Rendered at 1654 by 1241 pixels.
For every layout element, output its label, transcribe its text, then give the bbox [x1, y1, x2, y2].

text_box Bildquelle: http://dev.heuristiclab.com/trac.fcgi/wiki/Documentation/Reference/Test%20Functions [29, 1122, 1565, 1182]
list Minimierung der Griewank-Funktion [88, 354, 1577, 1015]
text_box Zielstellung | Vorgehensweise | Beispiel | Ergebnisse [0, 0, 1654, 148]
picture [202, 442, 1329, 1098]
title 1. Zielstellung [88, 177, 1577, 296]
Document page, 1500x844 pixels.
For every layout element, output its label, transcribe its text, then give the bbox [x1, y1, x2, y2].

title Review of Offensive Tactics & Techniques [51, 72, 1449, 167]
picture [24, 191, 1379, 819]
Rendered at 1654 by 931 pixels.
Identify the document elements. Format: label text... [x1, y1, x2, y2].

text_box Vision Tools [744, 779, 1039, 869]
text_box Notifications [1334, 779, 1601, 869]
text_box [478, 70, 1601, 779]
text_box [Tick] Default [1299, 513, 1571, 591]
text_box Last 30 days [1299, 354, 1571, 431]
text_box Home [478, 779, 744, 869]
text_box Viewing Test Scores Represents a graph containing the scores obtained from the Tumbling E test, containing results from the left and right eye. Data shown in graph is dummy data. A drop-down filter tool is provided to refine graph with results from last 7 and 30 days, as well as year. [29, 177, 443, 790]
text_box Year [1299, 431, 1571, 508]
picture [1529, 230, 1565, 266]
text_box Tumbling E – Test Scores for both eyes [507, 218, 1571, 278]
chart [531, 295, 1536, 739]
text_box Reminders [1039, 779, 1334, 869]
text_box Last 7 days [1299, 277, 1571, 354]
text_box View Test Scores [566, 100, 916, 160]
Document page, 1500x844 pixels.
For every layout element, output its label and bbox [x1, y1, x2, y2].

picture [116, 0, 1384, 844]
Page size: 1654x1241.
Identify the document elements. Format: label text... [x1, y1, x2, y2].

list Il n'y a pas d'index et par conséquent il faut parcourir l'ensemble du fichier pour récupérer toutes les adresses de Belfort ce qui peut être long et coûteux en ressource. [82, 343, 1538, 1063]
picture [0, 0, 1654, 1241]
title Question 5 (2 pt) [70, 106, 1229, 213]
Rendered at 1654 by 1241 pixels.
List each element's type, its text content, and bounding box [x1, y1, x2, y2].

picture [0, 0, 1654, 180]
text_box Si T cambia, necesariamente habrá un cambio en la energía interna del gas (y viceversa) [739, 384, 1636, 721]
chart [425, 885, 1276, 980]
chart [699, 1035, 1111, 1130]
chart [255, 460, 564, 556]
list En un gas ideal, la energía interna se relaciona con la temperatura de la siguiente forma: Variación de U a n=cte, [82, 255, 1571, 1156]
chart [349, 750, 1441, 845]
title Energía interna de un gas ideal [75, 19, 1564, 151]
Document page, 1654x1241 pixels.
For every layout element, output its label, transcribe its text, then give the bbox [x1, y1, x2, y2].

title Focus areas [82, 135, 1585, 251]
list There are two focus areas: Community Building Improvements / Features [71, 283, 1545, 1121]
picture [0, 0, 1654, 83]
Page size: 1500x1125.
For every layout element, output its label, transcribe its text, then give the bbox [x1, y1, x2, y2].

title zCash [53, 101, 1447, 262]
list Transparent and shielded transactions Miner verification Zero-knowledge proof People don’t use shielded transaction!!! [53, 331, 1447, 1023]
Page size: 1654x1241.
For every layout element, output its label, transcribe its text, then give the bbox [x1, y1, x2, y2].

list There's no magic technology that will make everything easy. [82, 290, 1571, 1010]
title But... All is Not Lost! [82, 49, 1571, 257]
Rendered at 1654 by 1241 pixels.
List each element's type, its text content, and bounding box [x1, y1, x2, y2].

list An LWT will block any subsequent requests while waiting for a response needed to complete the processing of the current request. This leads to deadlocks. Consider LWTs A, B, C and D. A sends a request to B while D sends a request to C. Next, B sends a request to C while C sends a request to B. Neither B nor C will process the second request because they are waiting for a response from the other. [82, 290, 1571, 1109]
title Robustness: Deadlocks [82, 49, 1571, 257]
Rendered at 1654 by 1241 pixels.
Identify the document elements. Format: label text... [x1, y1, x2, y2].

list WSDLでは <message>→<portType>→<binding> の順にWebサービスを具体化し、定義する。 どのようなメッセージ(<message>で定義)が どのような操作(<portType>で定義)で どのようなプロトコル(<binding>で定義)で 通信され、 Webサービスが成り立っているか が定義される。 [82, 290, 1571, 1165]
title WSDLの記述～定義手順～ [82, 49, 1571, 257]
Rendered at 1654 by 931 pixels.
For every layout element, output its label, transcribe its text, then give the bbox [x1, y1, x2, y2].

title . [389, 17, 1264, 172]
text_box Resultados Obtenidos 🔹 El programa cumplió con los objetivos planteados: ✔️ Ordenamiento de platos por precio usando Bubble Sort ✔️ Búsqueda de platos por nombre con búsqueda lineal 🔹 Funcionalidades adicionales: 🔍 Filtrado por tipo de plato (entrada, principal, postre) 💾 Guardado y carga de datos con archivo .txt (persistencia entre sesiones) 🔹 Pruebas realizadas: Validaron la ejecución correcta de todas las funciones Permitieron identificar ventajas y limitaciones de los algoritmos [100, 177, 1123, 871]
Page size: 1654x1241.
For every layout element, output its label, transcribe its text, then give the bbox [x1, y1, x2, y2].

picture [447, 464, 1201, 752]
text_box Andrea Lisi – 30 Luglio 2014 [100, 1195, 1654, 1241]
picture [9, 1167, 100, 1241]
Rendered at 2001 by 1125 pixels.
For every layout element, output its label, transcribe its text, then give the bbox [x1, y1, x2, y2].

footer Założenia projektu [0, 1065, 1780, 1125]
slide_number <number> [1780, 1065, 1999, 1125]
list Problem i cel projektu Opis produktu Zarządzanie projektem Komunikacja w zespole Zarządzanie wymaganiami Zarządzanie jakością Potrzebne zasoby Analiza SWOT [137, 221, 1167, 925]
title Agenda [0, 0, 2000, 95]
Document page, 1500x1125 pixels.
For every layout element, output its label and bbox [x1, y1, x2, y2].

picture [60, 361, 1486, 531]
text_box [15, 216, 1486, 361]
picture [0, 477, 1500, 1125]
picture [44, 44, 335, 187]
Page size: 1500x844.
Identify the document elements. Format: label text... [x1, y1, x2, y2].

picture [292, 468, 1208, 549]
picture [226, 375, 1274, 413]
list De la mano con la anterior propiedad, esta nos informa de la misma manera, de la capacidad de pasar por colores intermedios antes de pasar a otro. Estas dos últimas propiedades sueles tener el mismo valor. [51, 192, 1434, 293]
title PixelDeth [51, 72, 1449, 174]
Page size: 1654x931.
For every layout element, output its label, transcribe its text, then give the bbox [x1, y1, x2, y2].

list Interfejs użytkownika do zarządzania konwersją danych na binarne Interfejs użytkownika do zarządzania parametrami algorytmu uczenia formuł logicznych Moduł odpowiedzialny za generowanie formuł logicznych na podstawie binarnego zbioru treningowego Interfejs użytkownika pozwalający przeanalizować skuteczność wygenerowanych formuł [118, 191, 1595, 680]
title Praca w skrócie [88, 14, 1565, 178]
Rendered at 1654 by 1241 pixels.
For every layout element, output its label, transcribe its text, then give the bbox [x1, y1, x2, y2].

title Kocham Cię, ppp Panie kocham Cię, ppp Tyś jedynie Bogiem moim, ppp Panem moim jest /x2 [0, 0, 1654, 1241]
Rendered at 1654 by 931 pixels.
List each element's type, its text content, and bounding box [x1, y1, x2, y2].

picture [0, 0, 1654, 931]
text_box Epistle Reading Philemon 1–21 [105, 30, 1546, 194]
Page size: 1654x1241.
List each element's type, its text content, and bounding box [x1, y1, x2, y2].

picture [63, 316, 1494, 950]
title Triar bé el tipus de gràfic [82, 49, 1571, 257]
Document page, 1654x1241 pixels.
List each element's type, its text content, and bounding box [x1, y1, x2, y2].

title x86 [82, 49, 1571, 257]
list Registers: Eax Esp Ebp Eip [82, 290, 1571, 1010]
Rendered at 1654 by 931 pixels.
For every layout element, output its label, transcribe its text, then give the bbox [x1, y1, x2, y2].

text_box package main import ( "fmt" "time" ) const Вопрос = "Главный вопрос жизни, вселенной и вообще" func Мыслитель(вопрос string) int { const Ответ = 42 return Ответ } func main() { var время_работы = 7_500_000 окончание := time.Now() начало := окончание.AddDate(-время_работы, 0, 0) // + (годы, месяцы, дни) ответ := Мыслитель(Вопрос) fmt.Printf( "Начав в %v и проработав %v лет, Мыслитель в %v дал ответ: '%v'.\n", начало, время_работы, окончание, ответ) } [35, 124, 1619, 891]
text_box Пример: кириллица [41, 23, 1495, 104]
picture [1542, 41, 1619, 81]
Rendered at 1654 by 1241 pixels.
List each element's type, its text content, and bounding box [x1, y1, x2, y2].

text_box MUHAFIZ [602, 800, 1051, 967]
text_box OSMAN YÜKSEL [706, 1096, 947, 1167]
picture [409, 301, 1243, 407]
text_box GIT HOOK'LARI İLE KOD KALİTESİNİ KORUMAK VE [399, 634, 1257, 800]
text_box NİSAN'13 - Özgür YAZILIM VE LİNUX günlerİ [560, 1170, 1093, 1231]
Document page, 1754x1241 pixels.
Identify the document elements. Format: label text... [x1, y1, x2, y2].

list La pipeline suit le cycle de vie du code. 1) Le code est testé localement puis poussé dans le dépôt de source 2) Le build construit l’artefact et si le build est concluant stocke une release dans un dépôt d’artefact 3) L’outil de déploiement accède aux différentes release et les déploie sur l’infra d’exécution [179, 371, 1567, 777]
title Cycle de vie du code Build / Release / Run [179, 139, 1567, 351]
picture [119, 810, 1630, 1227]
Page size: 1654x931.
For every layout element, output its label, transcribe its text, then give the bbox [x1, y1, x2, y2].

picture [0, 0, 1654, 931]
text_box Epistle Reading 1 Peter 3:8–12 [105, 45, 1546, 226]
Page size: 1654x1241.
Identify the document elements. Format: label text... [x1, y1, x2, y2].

→ **Given exercise**
Print the stretch of the records from the start through the line containing "picture [24, 191, 1379, 819]", both ends included, reproducing each line exactly.

→ **Completed task**
Rendered at 1654 by 1241 pixels.
For every layout element, output its label, transcribe its text, then give the bbox [x1, y1, x2, y2].

text_box Bildquelle: http://dev.heuristiclab.com/trac.fcgi/wiki/Documentation/Reference/Test%20Functions [29, 1122, 1565, 1182]
list Minimierung der Griewank-Funktion [88, 354, 1577, 1015]
text_box Zielstellung | Vorgehensweise | Beispiel | Ergebnisse [0, 0, 1654, 148]
picture [202, 442, 1329, 1098]
title 1. Zielstellung [88, 177, 1577, 296]
Document page, 1500x844 pixels.
For every layout element, output its label, transcribe its text, then give the bbox [x1, y1, x2, y2].

title Review of Offensive Tactics & Techniques [51, 72, 1449, 167]
picture [24, 191, 1379, 819]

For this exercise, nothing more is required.